What Is The Point Of Defined Terms, If The Legislature Fails To Recognize Them?

Chapter 1 of the General Corporation Law includes numerous defined terms, including "corporation", "domestic corporation", and "foreign corporation".  Having taken care to define these terms, however, the legislature ocasionally seems to have forgotten that they exist.  An example of this legislative amnesia can be found in Section 408.

As originally enacted, Section 408 authorized a "corporation" to adopt and carry out stock purchase and stock option plans.  Because "corporation" is defined in Section 162 as a corporation organized under the GCL, or subject to the GCL pursuant to Section 102(a), the statute did not purport to authorize foreign corporations (defined in Section 171) to adopt such plans.  This made sense because a foreign corporation's authority to adopt and carry out such plans is properly the subject of the law of the jurisdiction in which the foreign corporation was incorporated.
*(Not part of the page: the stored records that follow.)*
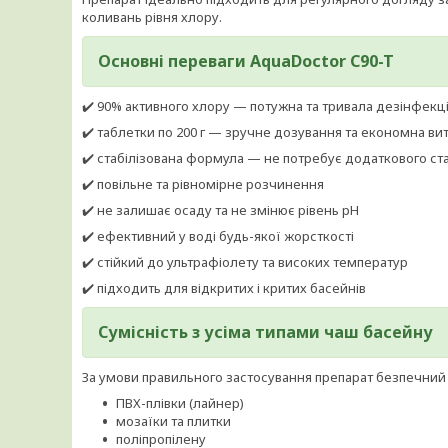
коливань рівня хлору.
Основні переваги AquaDoctor C90-T
✔️ 90% активного хлору — потужна та тривала дезінфекц
✔️ таблетки по 200 г — зручне дозування та економна ви
✔️ стабілізована формула — не потребує додаткового ста
✔️ повільне та рівномірне розчинення
✔️ не залишає осаду та не змінює рівень pH
✔️ ефективний у воді будь-якої жорсткості
✔️ стійкий до ультрафіолету та високих температур
✔️ підходить для відкритих і критих басейнів
Сумісність з усіма типами чаш басейну
За умови правильного застосування препарат безпечний
ПВХ-плівки (лайнер)
мозаїки та плитки
поліпропілену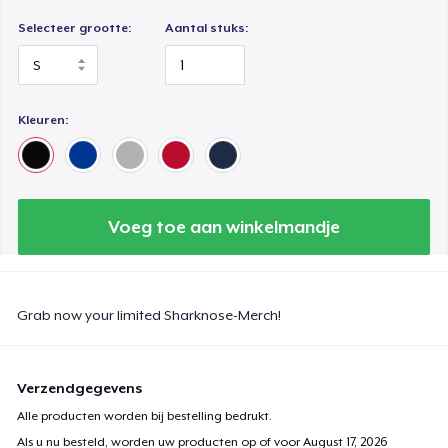
Selecteer grootte:
Aantal stuks:
Kleuren:
Voeg toe aan winkelmandje
Grab now your limited Sharknose-Merch!
Verzendgegevens
Alle producten worden bij bestelling bedrukt.
Als u nu besteld, worden uw producten op of voor
August 17, 2026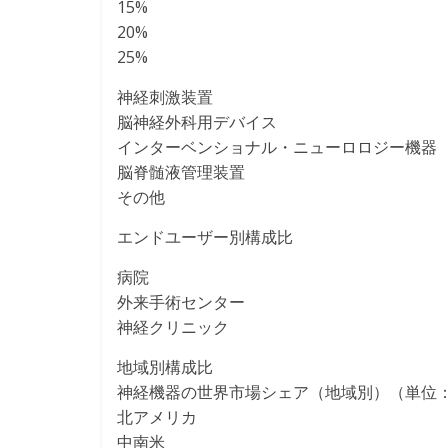
15%
20%
25%
神経刺激装置
脳神経外科用デバイス
インターベンショナル・ニューロロジー機器
脳脊髄液管理装置
その他
エンドユーザー別構成比
病院
外来手術センター
神経クリニック
地域別構成比
神経機器の世界市場シェア（地域別）（単位
北アメリカ
中南米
There was a problem with Section 408, however, and that was that two provisions of the Labor Code (§ 406 & § 407) arguably made these plans illegal for all employers in California, domestic or foreign.  Eventually, the legislature amended Section 408 by adding a new subdivision (c) that declaring Labor Code Sections 406 and 407 inapplicable to shares issued by any foreign or domestic corporation when issued to:

"(1) Any employee of the corporation or of any parent or subsidiary thereof, pursuant to a stock purchase plan or agreement or stock option plan or agreement provided for in subdivision (a).
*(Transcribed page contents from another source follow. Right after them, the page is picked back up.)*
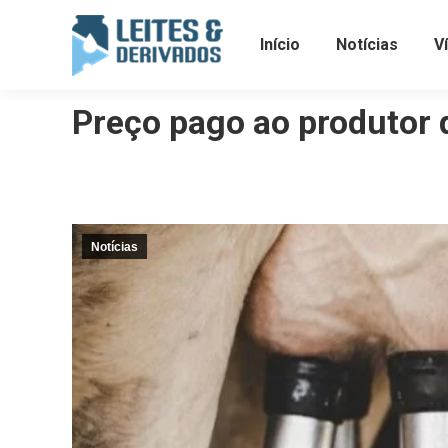
Início
Notícias
V
Preço pago ao produtor d
Notícias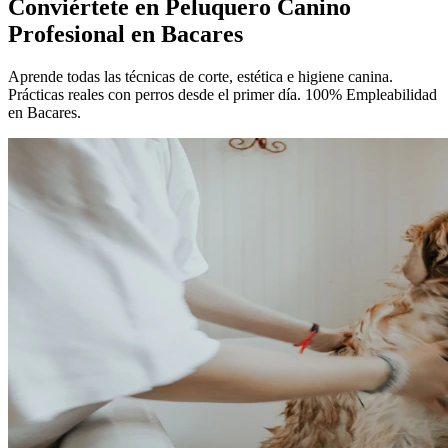
Conviértete en
Peluquero Canino
Profesional
en Bacares
Aprende todas las técnicas de corte, estética e higiene canina.
Prácticas reales con perros desde el primer día. 100% Empleabilidad
en Bacares.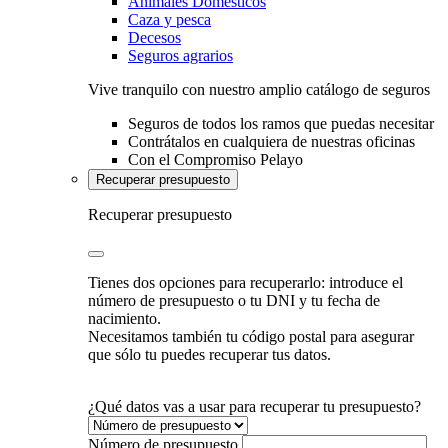
Animales Domésticos
Caza y pesca
Decesos
Seguros agrarios
Vive tranquilo con nuestro amplio catálogo de seguros
Seguros de todos los ramos que puedas necesitar
Contrátalos en cualquiera de nuestras oficinas
Con el Compromiso Pelayo
Recuperar presupuesto
Recuperar presupuesto
Tienes dos opciones para recuperarlo: introduce el
número de presupuesto o tu DNI y tu fecha de
nacimiento.
Necesitamos también tu código postal para asegurar
que sólo tu puedes recuperar tus datos.
¿Qué datos vas a usar para recuperar tu presupuesto?
Número de presupuesto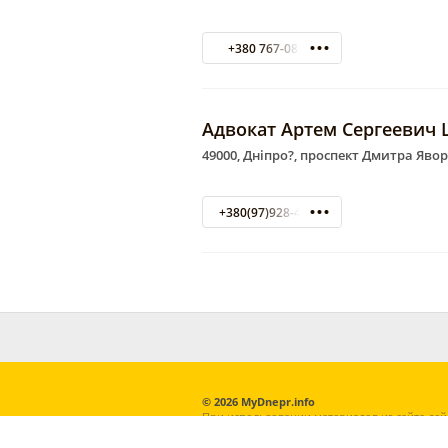
+380 767-08-24
Адвокат Артем Сергеевич
49000, Дніпро?, проспект Дмитра Яво
+380(97)928-47-23
© 2026 MyDnepr.info
При использовании материалов из сайта дей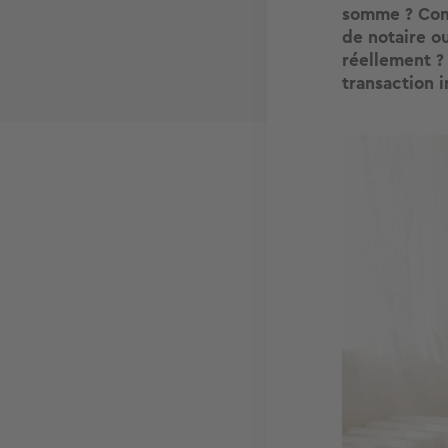
somme ? Comm
de notaire o
réellement ?
transaction 
Image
(2) In any transaction in connection with securing employment, to a person who is or is about to become an officer of the corporation or of any parent or subsidiary thereof."

Cal. Stats. 1982, ch. 266 § 1.  The legislature obviously forgot that "corporation" does not include "foreign corporations".  If read literally, Section 408(c) benefits only corporations, as defined, even though the legislature obviously intended the statute to apply to foreign corporations.